Justice Thomas wrote: “Injunctions that prohibit the Executive Branch from applying a law or policy against anyone…have become increasingly common. District Courts, including the one here, have been imposing universal injunctions without considering their authority to grant such sweeping relief. These injunctions are beginning to take a toll on the federal court system — preventing legal questions from percolating through the federal courts, encouraging forum shopping, and making every case a national emergency for the courts and for the Executive Branch.”
“I am skeptical that district courts have the authority to enter universal injunctions. These injunctions did not emerge until a century and a half after the founding. And they appear to be inconsistent with longstanding limits on equitable relief and the power of Article III courts. If their popularity continues, this Court must address their legality,” Thomas continued.

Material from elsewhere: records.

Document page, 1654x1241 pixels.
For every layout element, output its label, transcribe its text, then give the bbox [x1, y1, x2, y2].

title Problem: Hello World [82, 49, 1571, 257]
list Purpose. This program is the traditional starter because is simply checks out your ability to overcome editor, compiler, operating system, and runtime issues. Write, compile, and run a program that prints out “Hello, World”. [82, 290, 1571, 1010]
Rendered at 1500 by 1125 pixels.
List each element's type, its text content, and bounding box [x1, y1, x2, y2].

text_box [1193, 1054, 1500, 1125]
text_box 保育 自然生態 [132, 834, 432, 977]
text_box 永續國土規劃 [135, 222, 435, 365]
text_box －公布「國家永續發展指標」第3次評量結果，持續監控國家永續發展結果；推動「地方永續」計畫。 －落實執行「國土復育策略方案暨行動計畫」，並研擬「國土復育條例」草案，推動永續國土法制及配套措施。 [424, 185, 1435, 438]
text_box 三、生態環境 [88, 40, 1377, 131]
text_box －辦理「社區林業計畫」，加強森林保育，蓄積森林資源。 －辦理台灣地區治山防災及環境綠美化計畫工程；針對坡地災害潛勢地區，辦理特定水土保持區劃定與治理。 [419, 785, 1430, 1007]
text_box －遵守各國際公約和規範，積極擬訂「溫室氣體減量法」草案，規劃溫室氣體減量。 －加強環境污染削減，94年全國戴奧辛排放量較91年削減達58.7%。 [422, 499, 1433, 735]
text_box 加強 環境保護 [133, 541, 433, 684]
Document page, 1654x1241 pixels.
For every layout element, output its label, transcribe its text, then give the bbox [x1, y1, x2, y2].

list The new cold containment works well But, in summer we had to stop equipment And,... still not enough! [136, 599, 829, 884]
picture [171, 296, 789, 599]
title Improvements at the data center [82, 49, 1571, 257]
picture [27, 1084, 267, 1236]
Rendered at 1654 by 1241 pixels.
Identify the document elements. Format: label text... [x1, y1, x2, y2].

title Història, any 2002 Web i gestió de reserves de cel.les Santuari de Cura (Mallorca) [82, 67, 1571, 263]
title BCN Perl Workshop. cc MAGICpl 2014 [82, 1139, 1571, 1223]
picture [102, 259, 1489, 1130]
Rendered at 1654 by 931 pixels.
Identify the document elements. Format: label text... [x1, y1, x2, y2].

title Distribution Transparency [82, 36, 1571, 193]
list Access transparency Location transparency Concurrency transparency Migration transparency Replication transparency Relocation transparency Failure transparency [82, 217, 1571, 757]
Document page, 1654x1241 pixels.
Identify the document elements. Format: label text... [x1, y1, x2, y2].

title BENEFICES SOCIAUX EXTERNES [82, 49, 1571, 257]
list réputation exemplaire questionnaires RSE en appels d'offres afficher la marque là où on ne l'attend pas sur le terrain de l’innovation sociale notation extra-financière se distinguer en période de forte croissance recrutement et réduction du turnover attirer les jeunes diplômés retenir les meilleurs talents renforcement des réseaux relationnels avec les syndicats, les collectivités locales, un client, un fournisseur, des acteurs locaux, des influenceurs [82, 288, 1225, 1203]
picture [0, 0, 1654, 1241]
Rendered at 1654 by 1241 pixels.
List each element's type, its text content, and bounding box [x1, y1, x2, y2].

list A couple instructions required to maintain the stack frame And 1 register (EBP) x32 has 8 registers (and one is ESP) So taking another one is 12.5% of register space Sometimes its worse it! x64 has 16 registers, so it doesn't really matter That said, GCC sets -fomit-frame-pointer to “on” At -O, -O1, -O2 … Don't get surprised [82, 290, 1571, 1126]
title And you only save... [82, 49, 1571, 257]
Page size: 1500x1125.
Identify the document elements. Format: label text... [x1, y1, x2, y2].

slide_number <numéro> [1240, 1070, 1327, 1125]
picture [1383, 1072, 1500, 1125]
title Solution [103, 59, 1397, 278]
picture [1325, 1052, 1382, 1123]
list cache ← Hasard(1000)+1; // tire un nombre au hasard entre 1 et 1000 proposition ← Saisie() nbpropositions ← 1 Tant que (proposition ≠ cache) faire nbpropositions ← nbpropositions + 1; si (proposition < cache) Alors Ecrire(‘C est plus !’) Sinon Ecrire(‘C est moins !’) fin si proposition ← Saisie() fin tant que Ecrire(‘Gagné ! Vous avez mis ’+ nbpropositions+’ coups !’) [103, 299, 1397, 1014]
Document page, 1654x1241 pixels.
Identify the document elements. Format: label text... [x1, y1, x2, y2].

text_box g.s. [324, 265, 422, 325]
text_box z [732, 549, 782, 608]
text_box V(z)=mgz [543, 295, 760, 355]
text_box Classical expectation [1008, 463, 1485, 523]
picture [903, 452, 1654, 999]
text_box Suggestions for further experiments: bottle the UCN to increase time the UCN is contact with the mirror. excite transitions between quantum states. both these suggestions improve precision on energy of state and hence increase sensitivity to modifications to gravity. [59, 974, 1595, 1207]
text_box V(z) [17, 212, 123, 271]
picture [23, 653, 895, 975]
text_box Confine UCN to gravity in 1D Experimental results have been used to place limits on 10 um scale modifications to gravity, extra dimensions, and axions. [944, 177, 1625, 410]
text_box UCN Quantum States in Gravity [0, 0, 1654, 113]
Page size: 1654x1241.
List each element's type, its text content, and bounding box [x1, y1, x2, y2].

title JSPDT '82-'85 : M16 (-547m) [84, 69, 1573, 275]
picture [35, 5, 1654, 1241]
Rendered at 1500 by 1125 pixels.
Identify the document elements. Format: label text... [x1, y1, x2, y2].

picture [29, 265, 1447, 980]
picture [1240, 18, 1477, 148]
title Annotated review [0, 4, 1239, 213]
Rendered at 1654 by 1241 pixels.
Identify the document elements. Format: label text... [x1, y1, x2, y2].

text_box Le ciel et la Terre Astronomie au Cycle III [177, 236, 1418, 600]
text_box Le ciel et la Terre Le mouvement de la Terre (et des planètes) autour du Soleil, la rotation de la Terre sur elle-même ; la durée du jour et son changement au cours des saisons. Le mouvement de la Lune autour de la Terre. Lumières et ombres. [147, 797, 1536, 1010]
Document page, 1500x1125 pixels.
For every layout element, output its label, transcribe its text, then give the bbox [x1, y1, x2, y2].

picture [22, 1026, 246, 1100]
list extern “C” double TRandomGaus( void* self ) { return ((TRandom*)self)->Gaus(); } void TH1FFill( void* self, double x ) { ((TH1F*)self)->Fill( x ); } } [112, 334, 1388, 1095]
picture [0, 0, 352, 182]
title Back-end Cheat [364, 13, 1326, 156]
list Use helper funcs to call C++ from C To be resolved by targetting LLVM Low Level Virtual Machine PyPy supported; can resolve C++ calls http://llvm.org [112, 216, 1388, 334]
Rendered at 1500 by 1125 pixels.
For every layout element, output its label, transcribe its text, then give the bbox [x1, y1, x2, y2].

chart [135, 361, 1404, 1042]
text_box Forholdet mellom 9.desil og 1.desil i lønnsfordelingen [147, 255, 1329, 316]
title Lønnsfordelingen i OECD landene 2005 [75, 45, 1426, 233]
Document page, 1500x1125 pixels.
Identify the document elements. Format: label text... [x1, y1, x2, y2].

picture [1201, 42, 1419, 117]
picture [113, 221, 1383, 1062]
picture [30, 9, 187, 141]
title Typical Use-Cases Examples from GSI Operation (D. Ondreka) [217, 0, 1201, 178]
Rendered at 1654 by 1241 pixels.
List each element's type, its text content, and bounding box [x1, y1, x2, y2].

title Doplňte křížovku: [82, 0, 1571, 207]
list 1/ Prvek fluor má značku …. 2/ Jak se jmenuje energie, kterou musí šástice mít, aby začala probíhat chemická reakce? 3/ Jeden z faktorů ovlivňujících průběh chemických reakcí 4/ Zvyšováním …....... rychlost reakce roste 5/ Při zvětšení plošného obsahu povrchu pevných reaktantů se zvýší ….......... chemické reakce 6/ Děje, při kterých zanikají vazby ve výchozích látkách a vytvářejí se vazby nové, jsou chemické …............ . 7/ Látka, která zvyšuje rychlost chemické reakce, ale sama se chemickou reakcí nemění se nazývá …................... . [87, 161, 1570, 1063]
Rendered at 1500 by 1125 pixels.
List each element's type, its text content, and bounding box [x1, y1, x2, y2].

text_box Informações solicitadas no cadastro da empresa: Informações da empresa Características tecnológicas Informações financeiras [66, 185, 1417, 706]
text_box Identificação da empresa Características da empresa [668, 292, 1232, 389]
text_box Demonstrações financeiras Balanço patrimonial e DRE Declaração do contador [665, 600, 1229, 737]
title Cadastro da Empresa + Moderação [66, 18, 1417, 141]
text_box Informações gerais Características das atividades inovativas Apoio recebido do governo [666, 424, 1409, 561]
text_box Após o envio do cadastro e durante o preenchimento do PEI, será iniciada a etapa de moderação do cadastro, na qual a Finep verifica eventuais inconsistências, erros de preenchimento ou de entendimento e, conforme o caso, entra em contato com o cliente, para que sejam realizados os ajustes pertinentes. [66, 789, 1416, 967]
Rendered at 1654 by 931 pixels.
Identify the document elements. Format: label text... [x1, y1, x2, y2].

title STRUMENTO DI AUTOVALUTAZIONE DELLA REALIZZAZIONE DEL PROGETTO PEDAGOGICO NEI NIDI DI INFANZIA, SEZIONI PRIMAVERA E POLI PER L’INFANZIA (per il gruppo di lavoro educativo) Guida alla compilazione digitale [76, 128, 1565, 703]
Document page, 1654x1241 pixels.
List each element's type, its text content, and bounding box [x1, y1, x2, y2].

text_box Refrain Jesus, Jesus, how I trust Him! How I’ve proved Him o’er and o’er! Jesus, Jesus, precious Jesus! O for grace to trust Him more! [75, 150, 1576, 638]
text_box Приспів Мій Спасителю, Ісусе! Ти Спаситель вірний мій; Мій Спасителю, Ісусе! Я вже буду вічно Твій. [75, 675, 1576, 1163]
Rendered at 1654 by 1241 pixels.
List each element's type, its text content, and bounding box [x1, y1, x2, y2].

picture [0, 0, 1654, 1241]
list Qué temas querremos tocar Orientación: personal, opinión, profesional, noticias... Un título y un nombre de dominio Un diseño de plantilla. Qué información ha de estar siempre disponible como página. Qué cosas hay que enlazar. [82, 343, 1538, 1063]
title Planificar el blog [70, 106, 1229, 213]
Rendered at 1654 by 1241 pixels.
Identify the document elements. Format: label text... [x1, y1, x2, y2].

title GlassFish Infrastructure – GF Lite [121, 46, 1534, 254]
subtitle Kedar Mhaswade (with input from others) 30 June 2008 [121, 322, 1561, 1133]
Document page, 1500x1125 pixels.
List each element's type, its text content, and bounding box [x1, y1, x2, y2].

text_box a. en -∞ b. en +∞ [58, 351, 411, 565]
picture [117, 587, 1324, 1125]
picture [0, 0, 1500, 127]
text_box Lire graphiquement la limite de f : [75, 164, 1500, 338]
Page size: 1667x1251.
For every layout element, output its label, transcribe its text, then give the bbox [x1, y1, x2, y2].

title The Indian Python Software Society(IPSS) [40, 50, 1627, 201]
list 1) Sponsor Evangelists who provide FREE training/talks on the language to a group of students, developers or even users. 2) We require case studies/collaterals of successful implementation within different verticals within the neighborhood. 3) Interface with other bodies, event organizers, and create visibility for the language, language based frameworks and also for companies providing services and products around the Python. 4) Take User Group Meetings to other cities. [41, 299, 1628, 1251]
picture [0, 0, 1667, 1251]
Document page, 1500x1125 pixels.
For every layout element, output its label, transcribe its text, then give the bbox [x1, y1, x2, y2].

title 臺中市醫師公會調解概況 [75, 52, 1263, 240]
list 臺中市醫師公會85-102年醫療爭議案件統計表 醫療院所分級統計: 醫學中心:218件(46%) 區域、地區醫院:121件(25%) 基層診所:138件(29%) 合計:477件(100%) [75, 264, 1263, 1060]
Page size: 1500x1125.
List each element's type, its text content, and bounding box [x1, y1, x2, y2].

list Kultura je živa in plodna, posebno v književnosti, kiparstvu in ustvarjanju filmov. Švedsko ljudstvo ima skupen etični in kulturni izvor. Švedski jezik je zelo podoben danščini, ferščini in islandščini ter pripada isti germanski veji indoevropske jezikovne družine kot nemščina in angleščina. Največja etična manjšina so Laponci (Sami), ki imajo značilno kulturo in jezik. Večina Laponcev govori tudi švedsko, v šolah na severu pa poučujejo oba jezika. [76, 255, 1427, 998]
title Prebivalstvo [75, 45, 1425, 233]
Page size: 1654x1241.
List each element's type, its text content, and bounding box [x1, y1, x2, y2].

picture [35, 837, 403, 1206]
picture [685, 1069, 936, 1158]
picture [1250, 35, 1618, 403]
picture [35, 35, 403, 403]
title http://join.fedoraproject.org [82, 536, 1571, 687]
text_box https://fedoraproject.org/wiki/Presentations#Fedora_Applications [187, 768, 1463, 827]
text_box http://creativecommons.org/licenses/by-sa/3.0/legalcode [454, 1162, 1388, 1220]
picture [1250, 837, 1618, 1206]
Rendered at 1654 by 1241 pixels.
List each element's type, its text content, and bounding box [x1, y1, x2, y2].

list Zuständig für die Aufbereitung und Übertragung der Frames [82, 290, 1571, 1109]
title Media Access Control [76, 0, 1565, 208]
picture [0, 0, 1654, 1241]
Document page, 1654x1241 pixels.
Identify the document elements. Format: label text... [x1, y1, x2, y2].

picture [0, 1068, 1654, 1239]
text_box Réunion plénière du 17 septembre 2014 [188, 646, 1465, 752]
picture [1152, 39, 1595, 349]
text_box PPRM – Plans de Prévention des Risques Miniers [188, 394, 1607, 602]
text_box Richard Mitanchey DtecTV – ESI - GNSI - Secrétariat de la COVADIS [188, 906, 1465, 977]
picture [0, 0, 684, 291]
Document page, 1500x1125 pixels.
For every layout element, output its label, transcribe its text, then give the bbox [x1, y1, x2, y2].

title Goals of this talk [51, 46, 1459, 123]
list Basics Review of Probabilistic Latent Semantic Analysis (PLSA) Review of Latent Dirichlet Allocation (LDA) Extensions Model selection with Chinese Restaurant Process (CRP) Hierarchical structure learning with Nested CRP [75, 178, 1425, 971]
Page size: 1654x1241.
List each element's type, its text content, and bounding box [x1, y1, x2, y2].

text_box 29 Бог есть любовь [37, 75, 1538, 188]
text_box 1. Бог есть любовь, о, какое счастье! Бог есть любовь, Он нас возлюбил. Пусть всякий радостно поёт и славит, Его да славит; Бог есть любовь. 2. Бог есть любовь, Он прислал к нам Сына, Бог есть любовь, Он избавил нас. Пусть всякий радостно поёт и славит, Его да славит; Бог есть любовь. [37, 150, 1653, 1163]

Why would anyone other than attorneys or legal policy wonks care about a federal judge issuing a nationwide injunction? Attorney General Jeff Sessions answered this question in a March 2018 piece in “National Review.”
“Why does this matter to non-lawyers? This is a question of who gets to decide the policy questions facing America: Is it our elected representatives, our elected president, or unelected lifetime-appointed federal judges?”
“Nationwide injunctions,” continued General Sessions, “mean that each of the more than 600 federal district judges in the United States can freeze a law or regulation throughout the country — regardless of whether the other 599 disagree. That’s a threat to the proper functioning of the federal government….”
Almost two dozen nationwide injunctions have been issued against the Trump administration on hot-button issues like DACA and funding “sanctuary cities.”
In all these cases, the plaintiffs forum shop, i.e., pick a judicial district where they know they will get a judge with a sympathetic political bias.
For example, United States District Court Judge William Orrick of San Francisco, according to The Daily Caller and other news reports, was a political bundler who raised $230,000 for President Obama in 2008 and $100,000 for Democratic nominee John Kerry in 2004. Orrick was appointed to the Northern California District Court by Obama in 2013.
In 2017, Orrick blocked President Trump’s “sanctuary city” defunding order. His injunction applied not just to San Francisco and the Northern District of California, but nationwide.
If you think it was mere chance that Judge Orrick happened to be the federal district judge who decided this politically-charged case, you need to think again. The plaintiffs filed where they were certain a political ally on the bench would hear their case.
To quote Justice Thomas, “universal injunctions are legally and historically dubious. If federal courts continue to issue them, this Court is dutybound to adjudicate their authority to do so.”